“A bullying spouse puts down their partner in order to feel better about themselves.”
~Janvrin & Selleck.
This quote is self-explanatory and is personally relevant to every person in a spousal-type relationship, for bullying is not a label so much as a behaviour we get into when we’re ruled by fear.
So many resist the term “bully” as it’s stigmatised.
Yet a bully is characterised not by the personality trait of bullying but by the behaviour of bullying.
For the person who’s partaking in the bullying behaviour and making life hell for their partner, there must be a way to identify the source of fear and strive past it, feeling hopeful and “safe” again—perhaps even for the first time. (This is one reason why God is great.) Fear and aggression are intrinsically linked; as is often with them (though not always), symptoms of depression.

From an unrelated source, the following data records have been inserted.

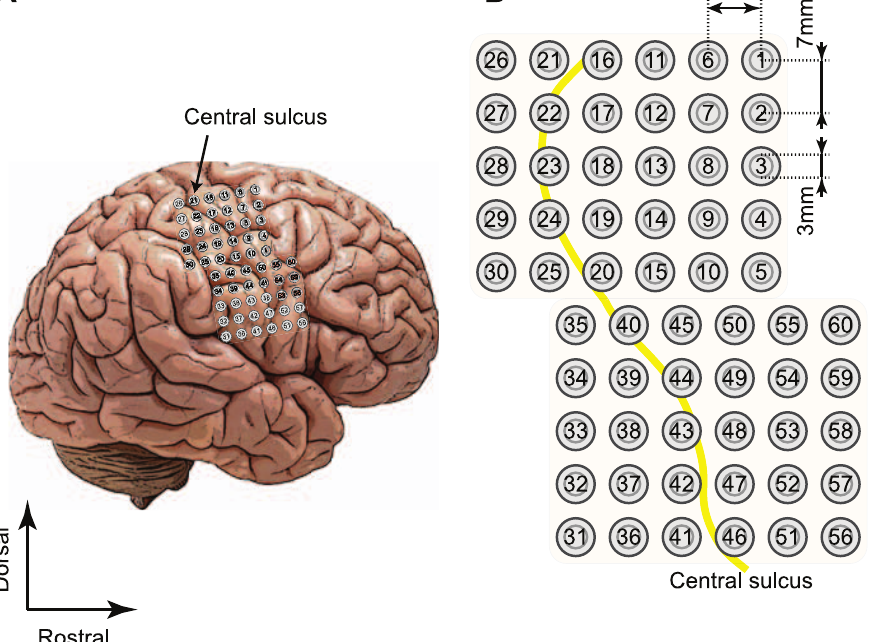
Figure 2. Electrodes placed on the sensorimotor cortex of patient 1. (A) Positions of the electrodes (circles). (B) Two 5 6 6 electrode arrays were placed on the right hemisphere, covering the sensorimotor cortex. Yellow lines depict the right central sulcus.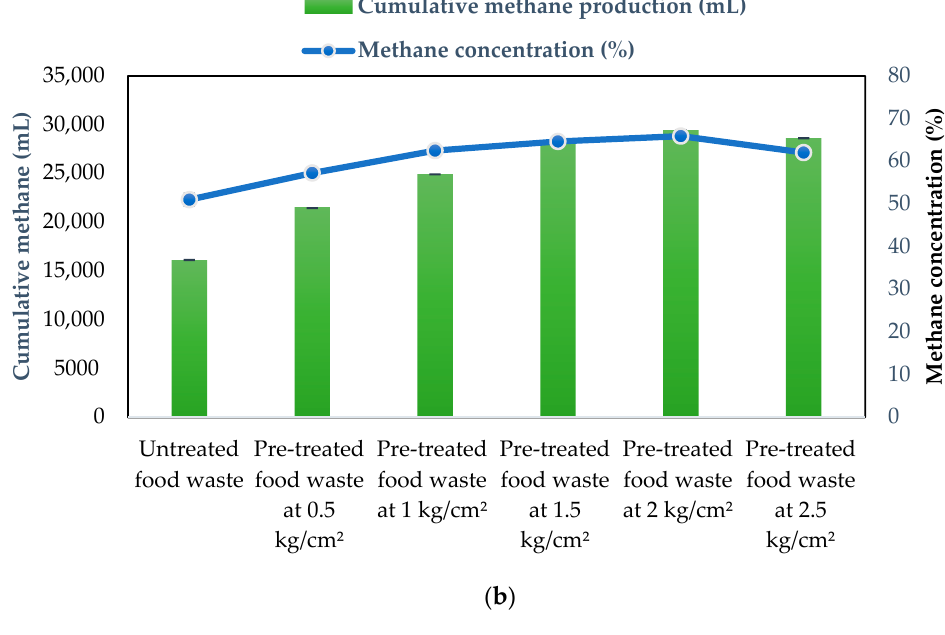
Figure 2. Effect of pressure pretreatment on cumulative biogas profile and methane profile with respect to methane concentration. ( a ) Cumulative biogas generation with pretreated food waste; ( b ) methane concentration profile for pretreated food waste at different pressures.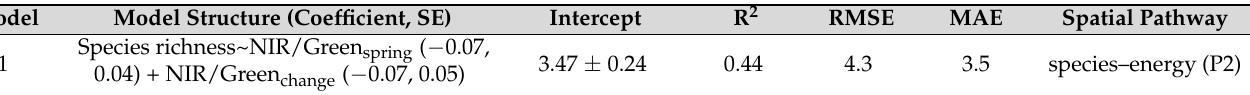
Figure 6. The importance of predictor variables for the explanation of plant species richness in the species–energy model, the most supported spatial pathway (P2). Table 1. Results of the multi − model selection approach with the three different spatial pathways evaluated to monitor plant species richness in the grassland parcels of Peneda − Gerês, Portugal ( n = 24). Model selection was performed using generalized linear models with a Poisson distribution of errors and the Akaike information criteria corrected for small sample sizes (AICc) to identify and rank the pathways. Pathways with Δ AICc ≤ 2.0 were considered models receiving strong support. a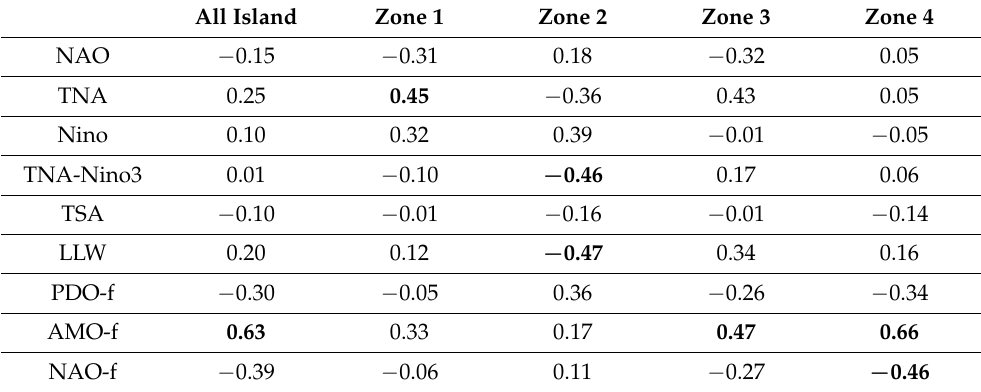
Table 7. Correlations between annual bushfire frequency and some annual climate indices calculated over 2001–2019 for concurrent periods. “ − f” are the low pass filtered components. Calculations with LLW and PDO are up to 2018 and 2017, respectively. Values in bold are significant at the 95% level. All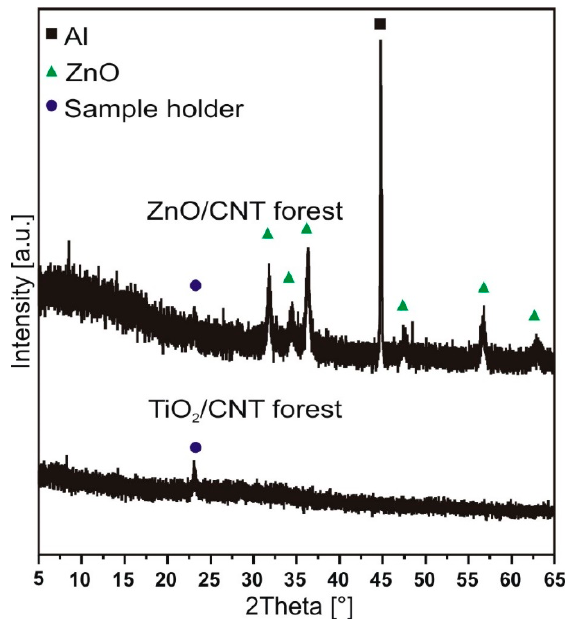
Figure 5. XRD diffractograms of the samples.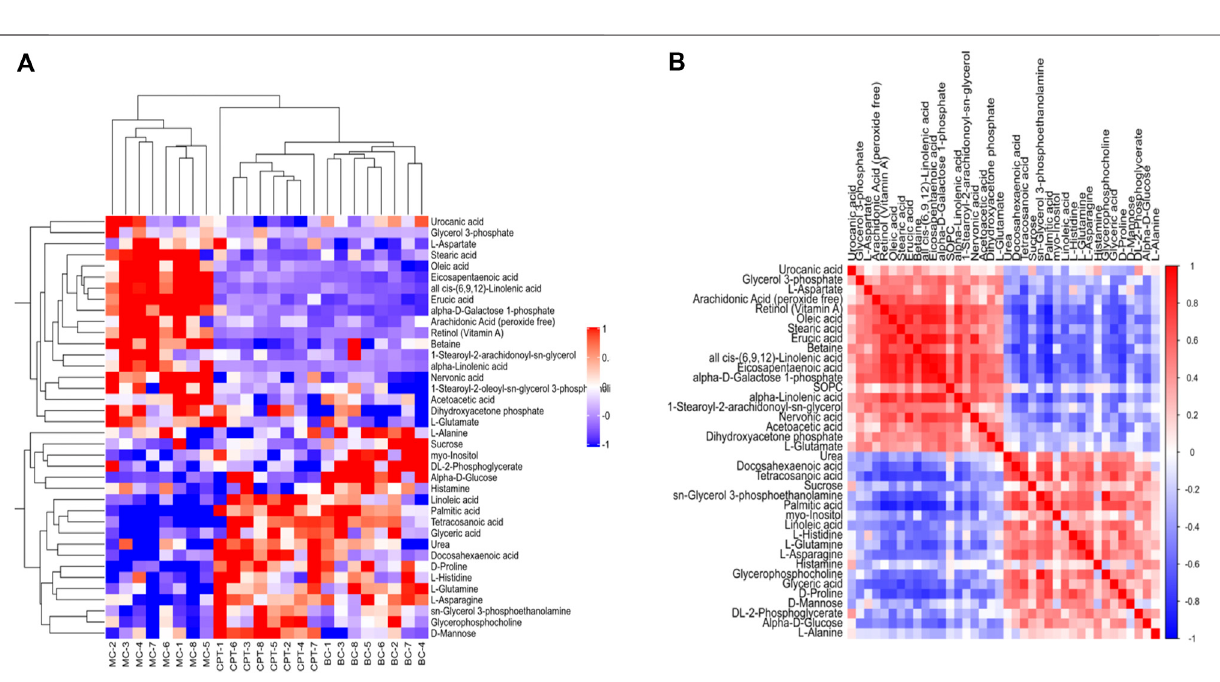
FIGURE 7 | (A) Hierarchical clustering heat map of skin DEMs. Cluster of the DEMs (right side) and the samples of each group (bottom) are shown. The color from red to blue showed the relative intensity of the DEMs (B) Pearson ’ s correlation of DEMs in CPT and MC groups. Red and blue represent the positive and negative correlation of DEMs,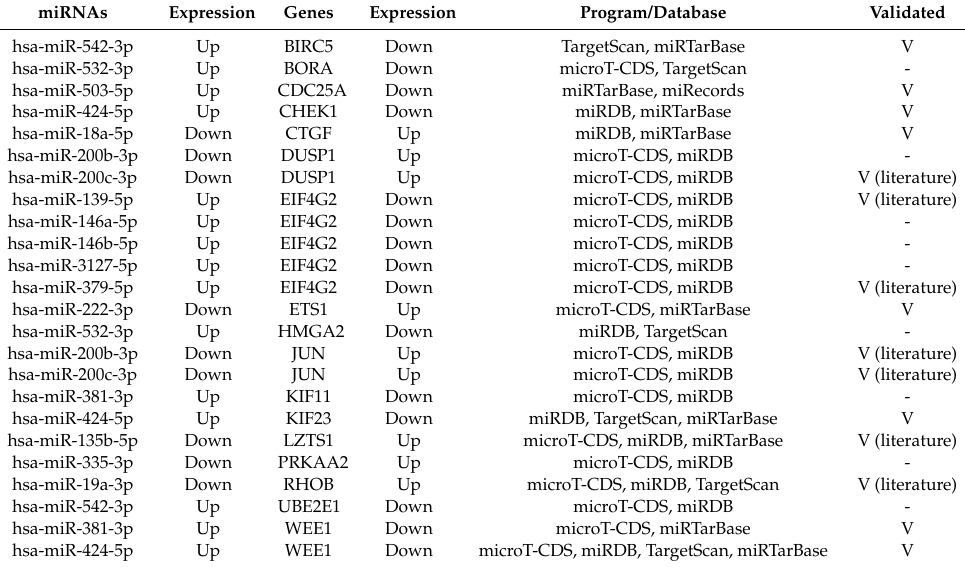
Table 1. Cell-cycle-related miRNA-mRNA interactions were identified by interactive network analy- sis. miRNA-mRNA predicted and validated interactions collated from cell cycle network analysis, which were identified in two or more programs or databases. V = validated targets from miRTarBase or miRecords, V (literature) = validated targets that did not appear in miRTarBase or miRecords but were found to be validated in the literature or (-) representing unvalidated targets. Genes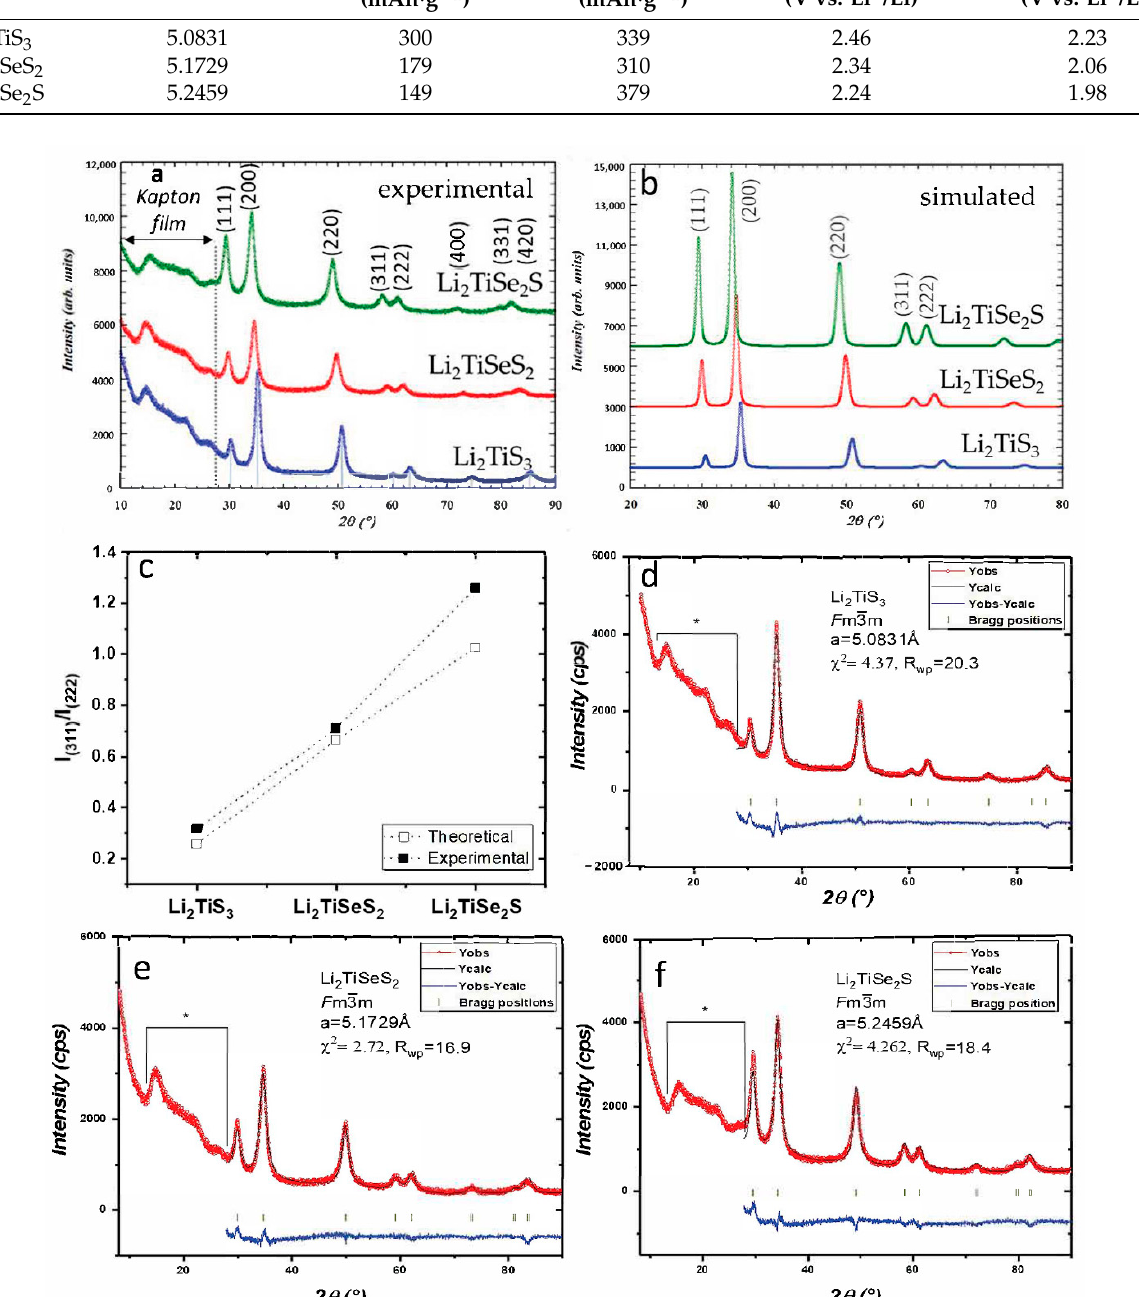
Figure 1. ( a )/XRD patterns of Li 2 TiSe x S 3 − x (0 ≤ x ≤ 2) materials—( b )/Simulated XRD patterns of Li 2 TiSe x S 3 − x powders and ( c )/experimental and simulated peak intensity ratio of (311) and (222) planes, I (311) /I (222) for Li 2 TiS 3 , Li 2 TiSeS 2 , and Li 2 TiSe 2 S powders—( d – f )/XRD pattern of Li 2 TiSe x S 3 − x (0 ≤ x ≤ 2) Rietveld refinement in the Fullprof program. Brackets with asterisk indicate the zone where the protective Kapton ® foil signal prevented the refinement from being carried out.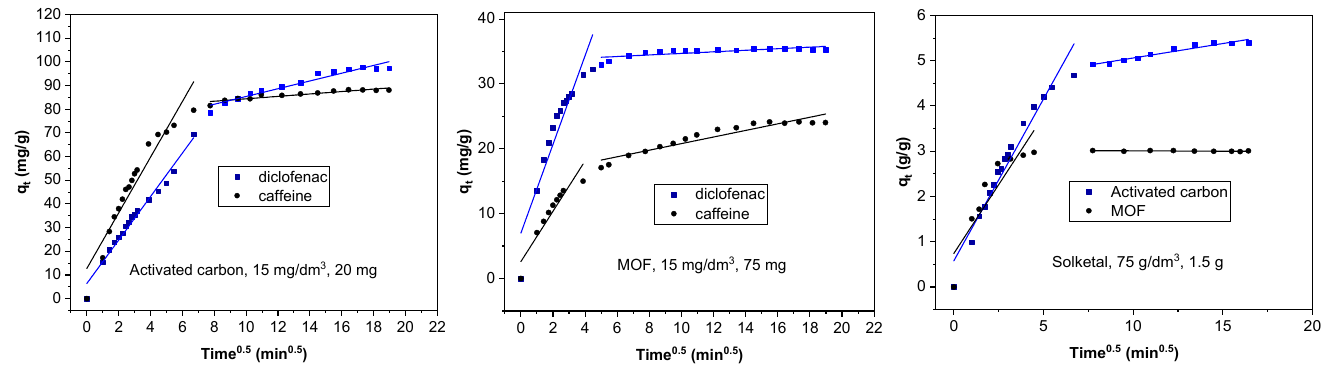
Figure 3. Intraparticle-diffusion model for the adsorption of organic molecules on the AC and MOF.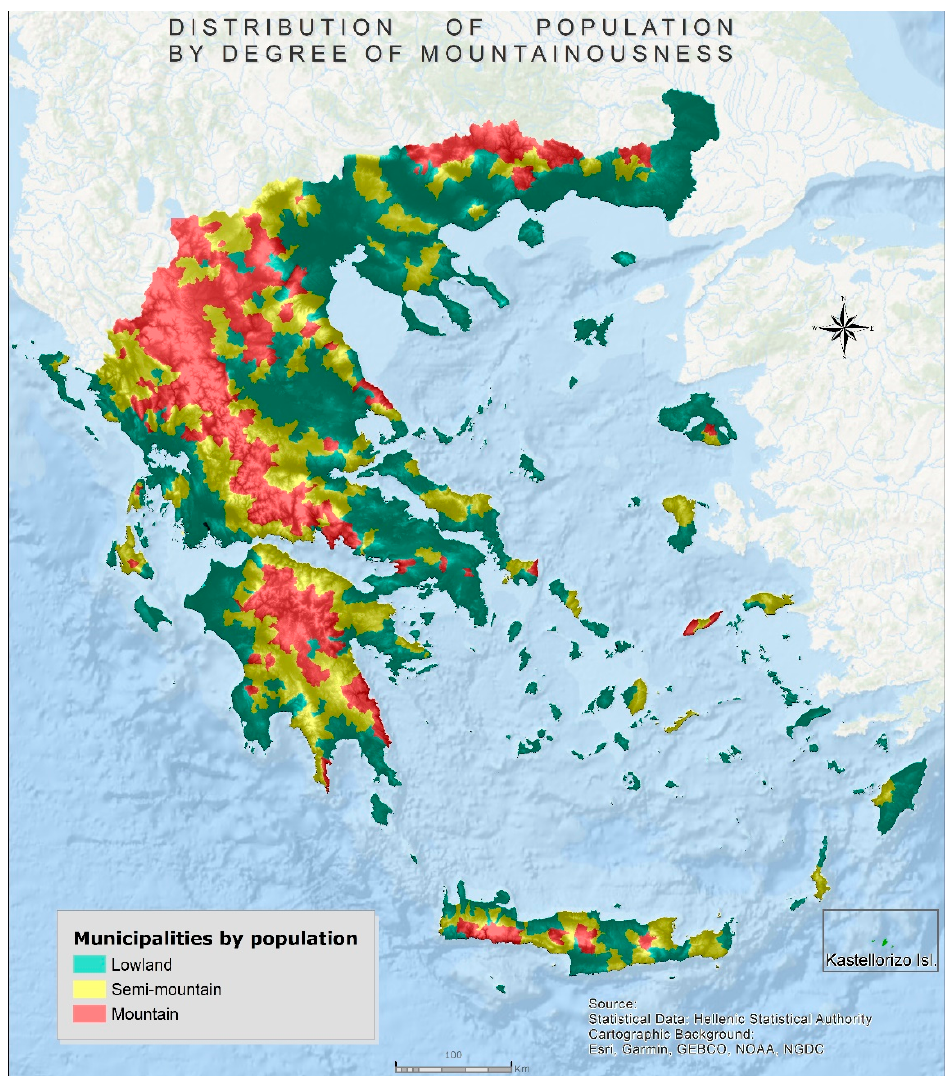
Scheme 2. Distribution of population by degree of mountainousness.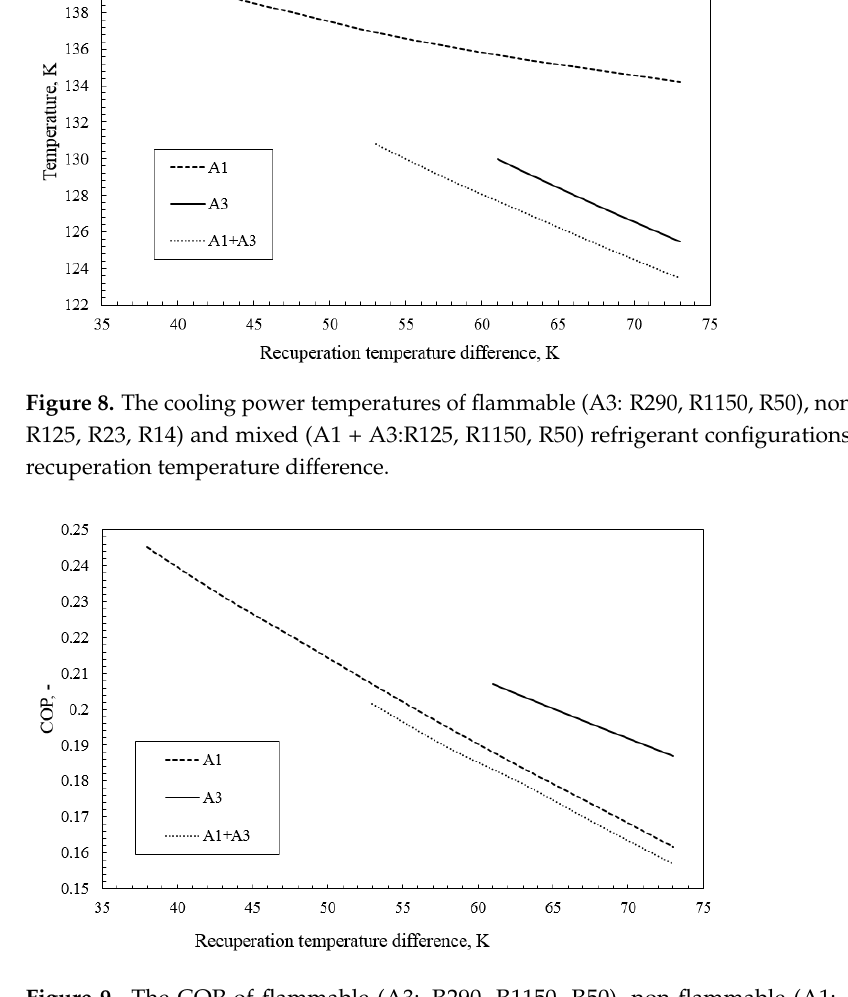
Figure 9. The COP of flammable (A3: R290, R1150, R50), non-flammable (A1: R125, R23, R14) and mixed (A1 + A3:R125, R1150, R50) refrigerant configurations with respect to the difference in recuperation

This spouse, if they’re not normally characterised by this behaviour, may just need to be gently but firmly reminded that this behaviour will not be tolerated.
For the person who’s on the receiving end of the bullying, perhaps it’s time to do some thinking. Is your partner characterised by bullying behaviour? Do they bully others too or just you? Is it only certain times or periods that they bully? One thing for certain, they must be engaged in an adult “boundary” conversation when they’ve cooled off. Try not to delay this.
Staying “adult,”[1] strong and emotion-free is critical. Obviously relationship counselling is advised. The problem needs to be addressed.
Finally, to the person who’s doing the bullying—and we’ve all bullied people, without exception—find the source of your unhappiness and lack of self-worth. It will be entirely worth the search, personally and interpersonally. Safety and peace will be yours (and theirs).
© 2010 S. J. Wickham.
[1] Recalling adult behaviour is rational, responsible, reasonable, reliable, realistic and logical. In other words, it’s emotion-free.